→ **Hardware design source data**:
▶
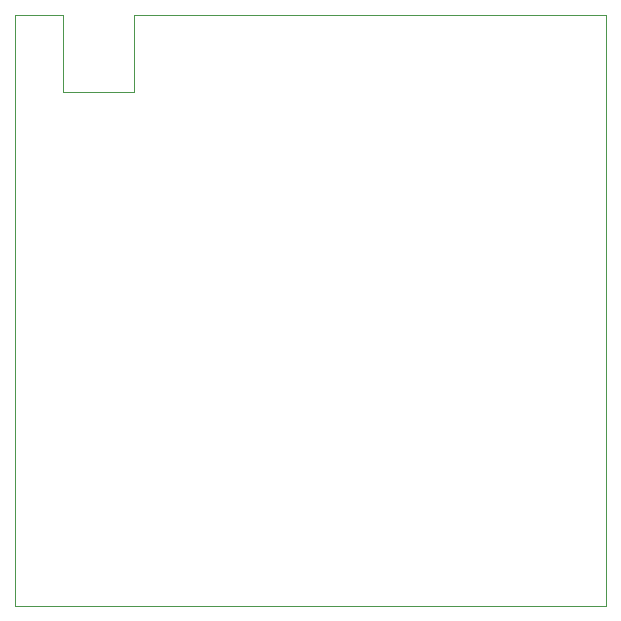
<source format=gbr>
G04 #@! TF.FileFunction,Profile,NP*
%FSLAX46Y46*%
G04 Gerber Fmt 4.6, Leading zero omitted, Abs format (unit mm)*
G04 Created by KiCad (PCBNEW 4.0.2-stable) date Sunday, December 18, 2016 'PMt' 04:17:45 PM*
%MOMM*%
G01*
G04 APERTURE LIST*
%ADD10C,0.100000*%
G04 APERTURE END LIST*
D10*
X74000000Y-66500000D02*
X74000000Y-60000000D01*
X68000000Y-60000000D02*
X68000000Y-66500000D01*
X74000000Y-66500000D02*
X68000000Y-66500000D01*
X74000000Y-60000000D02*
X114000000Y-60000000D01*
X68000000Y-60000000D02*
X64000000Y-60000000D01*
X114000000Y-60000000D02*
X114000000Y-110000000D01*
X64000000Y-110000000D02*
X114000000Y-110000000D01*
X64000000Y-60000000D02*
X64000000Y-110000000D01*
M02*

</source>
◀
▶
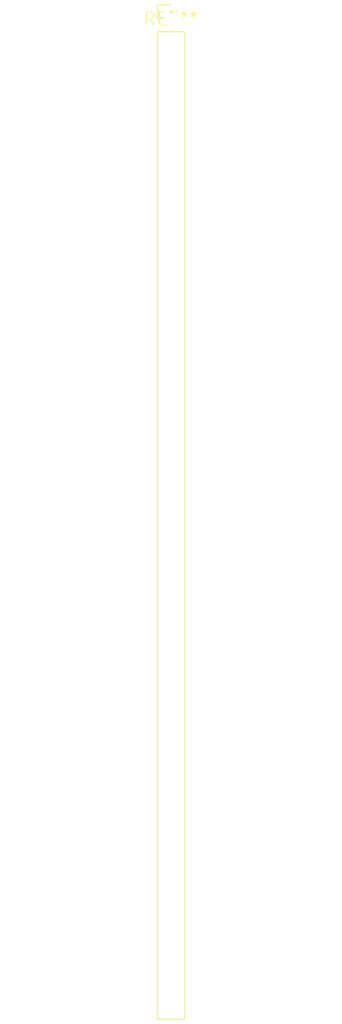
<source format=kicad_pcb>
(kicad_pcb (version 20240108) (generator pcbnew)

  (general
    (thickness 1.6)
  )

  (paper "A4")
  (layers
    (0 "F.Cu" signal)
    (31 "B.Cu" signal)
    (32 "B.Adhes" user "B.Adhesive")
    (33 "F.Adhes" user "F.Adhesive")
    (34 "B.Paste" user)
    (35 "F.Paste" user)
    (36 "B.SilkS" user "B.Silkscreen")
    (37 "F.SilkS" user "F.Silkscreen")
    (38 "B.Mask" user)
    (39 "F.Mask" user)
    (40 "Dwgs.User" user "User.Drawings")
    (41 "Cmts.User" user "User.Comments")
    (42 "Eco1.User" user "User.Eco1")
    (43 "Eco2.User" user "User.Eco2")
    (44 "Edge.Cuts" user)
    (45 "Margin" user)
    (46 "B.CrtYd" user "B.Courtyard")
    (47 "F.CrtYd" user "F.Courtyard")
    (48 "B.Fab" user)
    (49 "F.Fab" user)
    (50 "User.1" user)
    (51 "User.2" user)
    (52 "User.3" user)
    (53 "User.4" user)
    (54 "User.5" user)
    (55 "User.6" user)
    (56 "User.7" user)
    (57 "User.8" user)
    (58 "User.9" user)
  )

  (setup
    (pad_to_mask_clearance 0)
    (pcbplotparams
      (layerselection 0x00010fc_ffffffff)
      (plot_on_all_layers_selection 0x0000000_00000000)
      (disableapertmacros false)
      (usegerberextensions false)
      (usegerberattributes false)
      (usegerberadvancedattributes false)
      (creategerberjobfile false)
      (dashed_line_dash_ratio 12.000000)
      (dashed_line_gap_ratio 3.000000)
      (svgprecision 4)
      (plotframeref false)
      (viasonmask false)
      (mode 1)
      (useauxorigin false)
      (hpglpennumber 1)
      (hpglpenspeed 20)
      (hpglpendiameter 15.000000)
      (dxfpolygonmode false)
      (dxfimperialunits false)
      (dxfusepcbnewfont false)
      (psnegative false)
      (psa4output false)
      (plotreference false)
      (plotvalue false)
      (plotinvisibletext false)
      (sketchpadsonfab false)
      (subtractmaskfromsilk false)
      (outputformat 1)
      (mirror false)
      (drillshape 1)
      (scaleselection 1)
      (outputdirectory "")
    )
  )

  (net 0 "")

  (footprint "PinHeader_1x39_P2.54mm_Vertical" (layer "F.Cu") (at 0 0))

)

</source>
◀
→ **Instructions to follow**:
State how many lines in the entries hold the word "APERTURE", giving the number alone.

→ **Answer to this task**:
2